From the first line to the last, print the listing exactly.

** Provided material follows **

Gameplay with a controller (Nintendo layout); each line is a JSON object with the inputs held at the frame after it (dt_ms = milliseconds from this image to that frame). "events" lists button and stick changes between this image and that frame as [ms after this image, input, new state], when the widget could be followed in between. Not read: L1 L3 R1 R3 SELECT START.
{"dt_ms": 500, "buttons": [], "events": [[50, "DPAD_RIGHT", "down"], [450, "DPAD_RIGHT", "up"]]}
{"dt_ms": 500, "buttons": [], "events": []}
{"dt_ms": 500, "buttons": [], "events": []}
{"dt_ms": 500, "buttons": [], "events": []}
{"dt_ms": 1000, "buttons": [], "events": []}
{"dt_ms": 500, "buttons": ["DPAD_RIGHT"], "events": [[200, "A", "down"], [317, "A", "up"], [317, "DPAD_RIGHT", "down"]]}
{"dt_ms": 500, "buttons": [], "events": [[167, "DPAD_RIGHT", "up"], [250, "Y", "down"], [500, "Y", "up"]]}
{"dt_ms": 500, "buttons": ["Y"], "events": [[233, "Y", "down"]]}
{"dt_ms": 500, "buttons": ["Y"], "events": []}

** End of Provided material **

→ **Solution**:
Gameplay with a controller (Nintendo layout); each line is a JSON object with the inputs held at the frame after it (dt_ms = milliseconds from this image to that frame). "events" lists button and stick changes between this image and that frame as [ms after this image, input, new state], when the widget could be followed in between. Not read: L1 L3 R1 R3 SELECT START.
{"dt_ms": 500, "buttons": [], "events": [[50, "DPAD_RIGHT", "down"], [450, "DPAD_RIGHT", "up"]]}
{"dt_ms": 500, "buttons": [], "events": []}
{"dt_ms": 500, "buttons": [], "events": []}
{"dt_ms": 500, "buttons": [], "events": []}
{"dt_ms": 1000, "buttons": [], "events": []}
{"dt_ms": 500, "buttons": ["DPAD_RIGHT"], "events": [[200, "A", "down"], [317, "A", "up"], [317, "DPAD_RIGHT", "down"]]}
{"dt_ms": 500, "buttons": [], "events": [[167, "DPAD_RIGHT", "up"], [250, "Y", "down"], [500, "Y", "up"]]}
{"dt_ms": 500, "buttons": ["Y"], "events": [[233, "Y", "down"]]}
{"dt_ms": 500, "buttons": ["Y"], "events": []}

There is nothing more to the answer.